Joseph had his share of rejection. Between 2014 and 2019, he submitted over 1,200 applications for various schools, courses, colleges and jobs. He says the hundreds of rejections helped make him who he is today, including as a faculty member at the Columbia University School of Professional Studies, a school that rejected his application as a student. Realizing that his failures lead to successes, Joseph decides to document them and make them public by post a rejection resume on LinkedIn.

“Rejection and failure are never perfect, but they’re perfectly aligned with your story,” he says.

How to Write a Rejection Resume

From the time you started applying to colleges, you have probably had successes and failures. Joseph suggests writing them down and making a curriculum vitae out of them.

“Start like a normal resume,” says Joseph. “State your goals or purpose. Record how many classes you failed, how many schools rejected you, how many times you were fired, and how many jobs you didn’t get. So, there you have it, you’ll have a good, solid summary of your trials and tribulations. »

Joseph formatted his like a traditional resume, breaking down rejections into “Education,” “Experience,” and “Commitment, Honors, and Awards.” For example, he shares that he submitted 652 applications to JP Morgan Chase, had three interviews and no job offers. He also asked to speak at five TED events and was turned down each time. Today he is a TED Fellow and spoke at TEDxSyracuseUniversity in 2018.

How to use it

Your rejection resume can be a compass when plan A doesn’t work. “When you write it down and have documented evidence that your initial plans aren’t working, you can cultivate alternatives,” says Joseph. “You may decide that being an employee for certain jobs or organizations isn’t working. Or you may want to become an entrepreneur. Try to decipher what you could have done differently.

While you can keep this information to yourself, Joseph challenges people to share their rejection resume by posting it on LinkedIn as a unique way to network and potentially lead new job openings.

“When people post about their struggles, it often resonates with a lot of others,” he says. “He says, ‘Here are the jobs and organizations that rejected me, but I’m still here. I am still optimistic about my future. If your connections or followers on LinkedIn relate to your story, it can go viral. You might have offers from the same organizations that rejected you.

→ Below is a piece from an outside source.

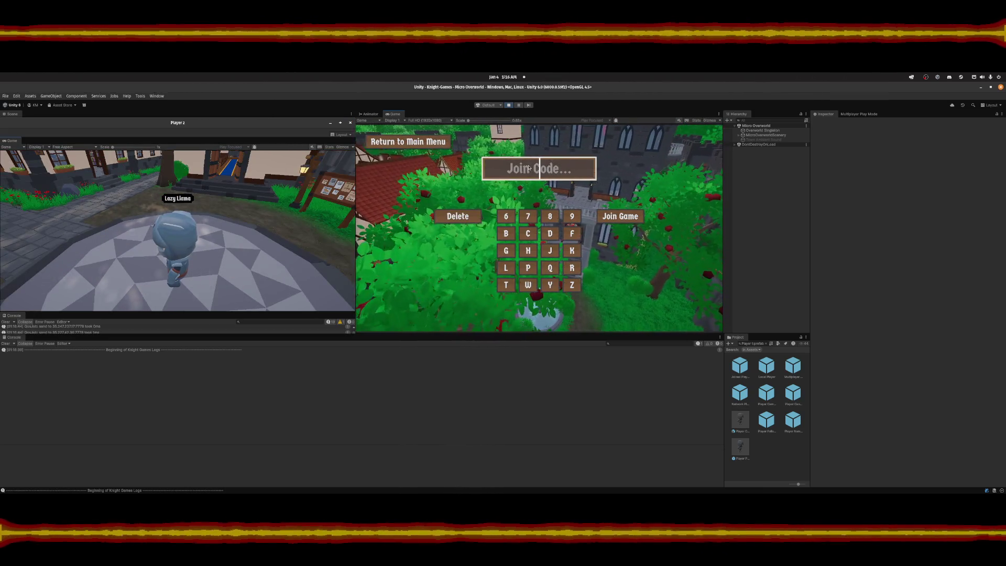
type("TRLCDW")
left_click(632, 217)
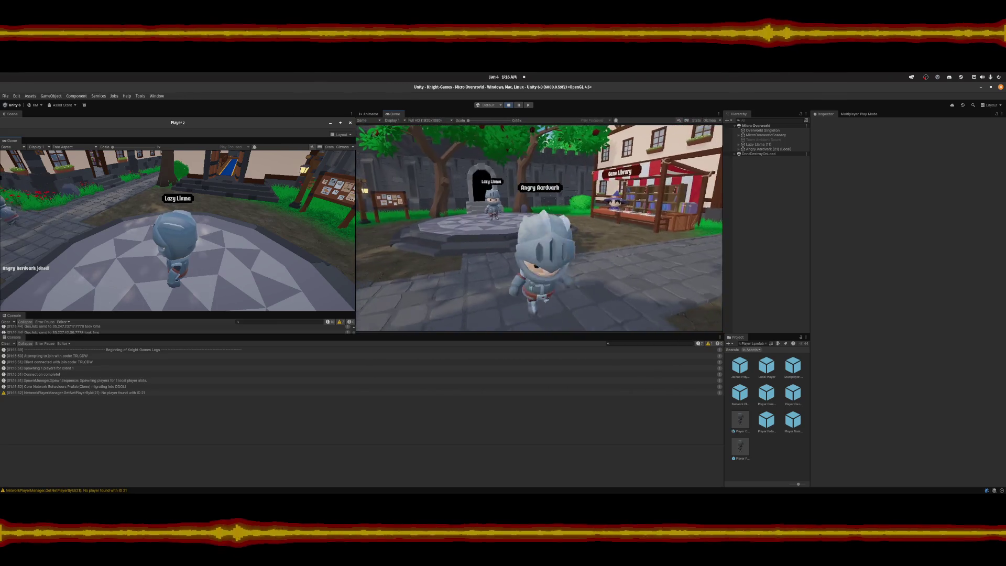
Reproduce the NullReferenceException, view its stack trace, and bring Player.cs forward in VS Code.
key("Escape")
left_click(674, 320)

You can also compare your rejection CV with your real CV to show your resilience. “When I showed my rejection CV, my goal was not to make organizations look bad, like JP Morgan and Goldman Sachs. I had applied to JP Morgan and Goldman Sachs so many times, and I had been rejected. It’s not pointing fingers. It’s saying, ‘It’s okay to fail. Keep trying.’”

Sharing your failures can also be helpful for others and their path to success. “I get feedback from other people who have failed, trying to do similar things to what I’ve tried,” Joseph explains. “When they see my struggles and how many times I’ve failed, it reassures them. And when they look at the positive and the good in my profile today, it can serve as inspiration. Use the failures as navigation. Keep it Cap. Things will be better.”